> Work request:
Write out, from the entries below, exactly the lines that run between the lines holding "629 359 2445" and "379 257 2779", inclusive, and stop there.

*** Stored data ***

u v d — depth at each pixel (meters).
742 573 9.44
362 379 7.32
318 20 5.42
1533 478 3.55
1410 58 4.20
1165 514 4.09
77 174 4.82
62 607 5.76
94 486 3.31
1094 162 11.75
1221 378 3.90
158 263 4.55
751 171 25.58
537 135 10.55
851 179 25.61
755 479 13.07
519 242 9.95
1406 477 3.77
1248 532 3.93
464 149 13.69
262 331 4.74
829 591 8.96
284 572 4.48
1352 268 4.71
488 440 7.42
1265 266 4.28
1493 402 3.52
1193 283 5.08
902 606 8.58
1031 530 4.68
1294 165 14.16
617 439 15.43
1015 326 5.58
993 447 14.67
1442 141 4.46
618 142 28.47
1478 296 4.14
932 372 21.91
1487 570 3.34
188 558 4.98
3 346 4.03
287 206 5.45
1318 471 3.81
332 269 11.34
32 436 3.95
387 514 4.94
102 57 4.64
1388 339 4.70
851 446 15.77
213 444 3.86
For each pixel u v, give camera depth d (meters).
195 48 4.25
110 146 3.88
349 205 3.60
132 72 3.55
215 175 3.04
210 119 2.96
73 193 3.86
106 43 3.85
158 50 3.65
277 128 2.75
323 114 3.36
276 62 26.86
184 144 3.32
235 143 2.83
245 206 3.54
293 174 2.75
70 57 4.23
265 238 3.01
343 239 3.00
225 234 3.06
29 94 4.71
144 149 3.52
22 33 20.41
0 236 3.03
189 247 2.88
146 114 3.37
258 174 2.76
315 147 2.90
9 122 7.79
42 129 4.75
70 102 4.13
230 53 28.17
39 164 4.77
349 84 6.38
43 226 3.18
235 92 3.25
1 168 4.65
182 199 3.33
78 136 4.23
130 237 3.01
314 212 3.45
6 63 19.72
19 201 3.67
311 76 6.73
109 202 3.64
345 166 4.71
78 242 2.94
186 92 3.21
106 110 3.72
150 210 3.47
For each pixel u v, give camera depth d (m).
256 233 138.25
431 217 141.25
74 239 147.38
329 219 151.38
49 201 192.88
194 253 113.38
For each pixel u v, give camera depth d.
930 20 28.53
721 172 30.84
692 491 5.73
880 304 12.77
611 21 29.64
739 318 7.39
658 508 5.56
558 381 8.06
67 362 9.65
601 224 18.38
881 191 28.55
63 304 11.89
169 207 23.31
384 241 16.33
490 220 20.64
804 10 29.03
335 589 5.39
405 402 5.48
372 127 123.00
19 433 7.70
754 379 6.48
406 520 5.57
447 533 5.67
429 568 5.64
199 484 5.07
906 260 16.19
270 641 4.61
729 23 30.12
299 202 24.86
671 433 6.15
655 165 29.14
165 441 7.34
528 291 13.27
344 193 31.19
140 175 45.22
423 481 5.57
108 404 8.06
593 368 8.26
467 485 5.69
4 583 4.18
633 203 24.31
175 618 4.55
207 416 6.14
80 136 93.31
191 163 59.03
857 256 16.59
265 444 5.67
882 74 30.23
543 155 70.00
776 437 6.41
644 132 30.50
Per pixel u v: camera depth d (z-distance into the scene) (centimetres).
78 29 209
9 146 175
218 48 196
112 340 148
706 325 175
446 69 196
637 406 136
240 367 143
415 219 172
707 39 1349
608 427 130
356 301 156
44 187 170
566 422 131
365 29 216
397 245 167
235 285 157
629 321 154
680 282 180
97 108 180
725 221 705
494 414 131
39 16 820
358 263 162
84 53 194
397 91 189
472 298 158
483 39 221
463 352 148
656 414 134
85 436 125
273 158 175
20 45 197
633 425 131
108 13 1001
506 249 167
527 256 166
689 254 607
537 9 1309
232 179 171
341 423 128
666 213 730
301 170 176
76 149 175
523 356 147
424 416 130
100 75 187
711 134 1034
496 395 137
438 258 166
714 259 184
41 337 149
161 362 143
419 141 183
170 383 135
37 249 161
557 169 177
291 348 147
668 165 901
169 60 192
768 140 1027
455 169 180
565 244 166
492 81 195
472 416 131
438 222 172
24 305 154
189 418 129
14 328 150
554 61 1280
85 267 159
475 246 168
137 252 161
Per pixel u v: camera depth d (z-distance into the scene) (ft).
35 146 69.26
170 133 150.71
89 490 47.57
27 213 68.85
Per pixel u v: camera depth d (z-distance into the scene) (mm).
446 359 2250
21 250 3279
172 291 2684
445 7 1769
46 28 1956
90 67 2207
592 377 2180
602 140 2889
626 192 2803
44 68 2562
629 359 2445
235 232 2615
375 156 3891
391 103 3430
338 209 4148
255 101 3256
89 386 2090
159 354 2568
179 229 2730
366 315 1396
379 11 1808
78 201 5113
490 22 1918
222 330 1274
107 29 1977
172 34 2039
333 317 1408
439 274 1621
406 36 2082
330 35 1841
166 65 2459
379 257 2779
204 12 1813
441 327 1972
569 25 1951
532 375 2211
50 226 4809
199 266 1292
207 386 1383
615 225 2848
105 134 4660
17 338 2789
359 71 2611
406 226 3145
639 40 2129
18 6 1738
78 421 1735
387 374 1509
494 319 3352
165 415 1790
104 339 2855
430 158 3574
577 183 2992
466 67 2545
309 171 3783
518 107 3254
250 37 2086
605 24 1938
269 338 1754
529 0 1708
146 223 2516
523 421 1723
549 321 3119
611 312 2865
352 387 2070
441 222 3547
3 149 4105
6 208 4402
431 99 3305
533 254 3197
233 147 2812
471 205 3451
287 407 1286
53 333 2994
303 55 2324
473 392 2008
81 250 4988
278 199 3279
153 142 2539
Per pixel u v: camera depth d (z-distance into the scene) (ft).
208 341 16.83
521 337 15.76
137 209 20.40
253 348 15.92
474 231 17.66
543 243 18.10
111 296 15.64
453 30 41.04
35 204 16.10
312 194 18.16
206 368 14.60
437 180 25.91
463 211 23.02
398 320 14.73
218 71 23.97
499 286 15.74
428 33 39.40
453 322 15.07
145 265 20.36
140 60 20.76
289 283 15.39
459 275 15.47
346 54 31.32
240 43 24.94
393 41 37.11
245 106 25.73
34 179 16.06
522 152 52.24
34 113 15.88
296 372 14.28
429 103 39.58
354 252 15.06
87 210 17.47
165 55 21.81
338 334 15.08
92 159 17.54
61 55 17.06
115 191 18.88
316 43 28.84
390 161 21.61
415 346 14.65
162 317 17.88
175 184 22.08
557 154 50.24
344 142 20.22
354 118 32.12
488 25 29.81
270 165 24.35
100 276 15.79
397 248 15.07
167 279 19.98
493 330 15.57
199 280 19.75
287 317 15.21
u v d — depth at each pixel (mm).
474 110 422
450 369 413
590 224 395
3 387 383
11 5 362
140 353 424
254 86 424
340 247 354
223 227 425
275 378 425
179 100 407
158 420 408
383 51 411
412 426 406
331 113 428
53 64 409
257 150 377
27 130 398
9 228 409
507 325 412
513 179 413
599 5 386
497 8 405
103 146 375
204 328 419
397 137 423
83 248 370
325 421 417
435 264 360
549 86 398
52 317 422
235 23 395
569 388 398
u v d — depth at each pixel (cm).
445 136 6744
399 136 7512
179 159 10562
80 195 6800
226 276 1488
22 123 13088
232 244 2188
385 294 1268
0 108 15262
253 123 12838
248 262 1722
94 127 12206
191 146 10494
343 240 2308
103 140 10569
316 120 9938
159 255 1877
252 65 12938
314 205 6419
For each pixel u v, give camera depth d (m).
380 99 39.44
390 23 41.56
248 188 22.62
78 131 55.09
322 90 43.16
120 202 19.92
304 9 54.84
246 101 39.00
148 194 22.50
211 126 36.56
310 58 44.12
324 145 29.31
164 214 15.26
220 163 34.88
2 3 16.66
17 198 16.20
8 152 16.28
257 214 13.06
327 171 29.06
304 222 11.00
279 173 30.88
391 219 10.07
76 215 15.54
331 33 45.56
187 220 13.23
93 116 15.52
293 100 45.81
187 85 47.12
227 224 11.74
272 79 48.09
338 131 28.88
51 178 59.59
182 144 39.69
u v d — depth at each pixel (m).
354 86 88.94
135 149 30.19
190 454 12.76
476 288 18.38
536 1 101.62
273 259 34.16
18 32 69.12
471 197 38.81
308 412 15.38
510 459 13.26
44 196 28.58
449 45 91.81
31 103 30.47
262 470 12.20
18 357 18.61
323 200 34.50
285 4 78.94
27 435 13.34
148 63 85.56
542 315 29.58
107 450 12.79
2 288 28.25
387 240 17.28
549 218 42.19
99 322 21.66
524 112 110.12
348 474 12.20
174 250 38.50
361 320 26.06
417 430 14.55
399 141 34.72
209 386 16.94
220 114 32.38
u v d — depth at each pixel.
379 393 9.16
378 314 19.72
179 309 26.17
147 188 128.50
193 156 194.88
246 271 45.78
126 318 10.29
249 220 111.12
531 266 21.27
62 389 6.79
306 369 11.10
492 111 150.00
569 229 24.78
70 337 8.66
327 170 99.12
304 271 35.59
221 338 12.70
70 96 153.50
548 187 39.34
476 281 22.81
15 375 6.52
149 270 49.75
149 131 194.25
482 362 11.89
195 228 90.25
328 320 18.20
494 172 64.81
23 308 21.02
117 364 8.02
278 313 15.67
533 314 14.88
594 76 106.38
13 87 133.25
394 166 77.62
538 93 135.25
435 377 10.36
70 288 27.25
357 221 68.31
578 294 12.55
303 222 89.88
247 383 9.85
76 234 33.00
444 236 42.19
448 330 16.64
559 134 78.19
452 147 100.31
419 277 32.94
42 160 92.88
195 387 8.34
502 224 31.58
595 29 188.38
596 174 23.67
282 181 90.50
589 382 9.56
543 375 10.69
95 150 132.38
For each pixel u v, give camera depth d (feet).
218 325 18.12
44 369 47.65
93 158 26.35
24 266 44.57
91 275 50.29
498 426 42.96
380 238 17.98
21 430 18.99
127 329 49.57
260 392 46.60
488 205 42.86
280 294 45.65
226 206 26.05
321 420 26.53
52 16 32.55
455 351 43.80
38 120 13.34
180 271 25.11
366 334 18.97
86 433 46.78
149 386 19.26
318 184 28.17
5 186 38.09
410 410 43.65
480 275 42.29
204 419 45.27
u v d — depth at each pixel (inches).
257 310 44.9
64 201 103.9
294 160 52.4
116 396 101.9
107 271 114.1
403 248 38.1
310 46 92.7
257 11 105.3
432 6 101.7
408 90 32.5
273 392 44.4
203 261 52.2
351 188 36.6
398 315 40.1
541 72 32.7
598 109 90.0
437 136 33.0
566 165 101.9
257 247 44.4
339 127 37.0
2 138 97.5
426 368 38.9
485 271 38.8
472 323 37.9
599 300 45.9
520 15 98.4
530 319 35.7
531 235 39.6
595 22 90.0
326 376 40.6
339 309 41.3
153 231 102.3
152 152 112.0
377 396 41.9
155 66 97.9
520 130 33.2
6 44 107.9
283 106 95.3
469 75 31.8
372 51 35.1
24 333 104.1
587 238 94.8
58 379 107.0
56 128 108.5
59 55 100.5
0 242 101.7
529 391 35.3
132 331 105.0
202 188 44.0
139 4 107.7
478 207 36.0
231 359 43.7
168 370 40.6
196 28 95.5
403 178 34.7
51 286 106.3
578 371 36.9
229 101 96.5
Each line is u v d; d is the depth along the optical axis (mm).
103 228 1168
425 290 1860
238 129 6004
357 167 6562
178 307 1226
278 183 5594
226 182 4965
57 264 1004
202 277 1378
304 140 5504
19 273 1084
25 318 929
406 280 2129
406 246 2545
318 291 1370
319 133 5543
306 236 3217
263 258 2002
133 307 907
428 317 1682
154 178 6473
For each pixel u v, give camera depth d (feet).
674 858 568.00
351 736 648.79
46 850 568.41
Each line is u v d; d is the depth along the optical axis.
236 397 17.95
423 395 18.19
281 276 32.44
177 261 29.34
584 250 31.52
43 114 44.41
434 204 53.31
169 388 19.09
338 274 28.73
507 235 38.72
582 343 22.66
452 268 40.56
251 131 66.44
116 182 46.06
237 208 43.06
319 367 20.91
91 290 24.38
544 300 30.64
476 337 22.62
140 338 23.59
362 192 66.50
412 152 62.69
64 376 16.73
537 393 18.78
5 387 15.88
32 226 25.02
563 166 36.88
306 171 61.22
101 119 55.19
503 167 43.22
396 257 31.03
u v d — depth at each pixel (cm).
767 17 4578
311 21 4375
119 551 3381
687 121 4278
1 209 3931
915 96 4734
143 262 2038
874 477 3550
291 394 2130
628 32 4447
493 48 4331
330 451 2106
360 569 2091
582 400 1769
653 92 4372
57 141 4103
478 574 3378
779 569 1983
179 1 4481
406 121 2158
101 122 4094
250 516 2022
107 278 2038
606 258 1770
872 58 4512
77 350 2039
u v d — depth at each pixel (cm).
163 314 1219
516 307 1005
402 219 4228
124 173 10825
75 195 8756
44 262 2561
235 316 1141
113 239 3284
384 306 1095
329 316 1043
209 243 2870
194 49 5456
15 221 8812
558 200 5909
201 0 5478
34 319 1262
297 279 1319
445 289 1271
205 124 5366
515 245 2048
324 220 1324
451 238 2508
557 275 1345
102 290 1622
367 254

*** End of Stored data ***

> Solution to the exercise:
629 359 2445
235 232 2615
375 156 3891
391 103 3430
338 209 4148
255 101 3256
89 386 2090
159 354 2568
179 229 2730
366 315 1396
379 11 1808
78 201 5113
490 22 1918
222 330 1274
107 29 1977
172 34 2039
333 317 1408
439 274 1621
406 36 2082
330 35 1841
166 65 2459
379 257 2779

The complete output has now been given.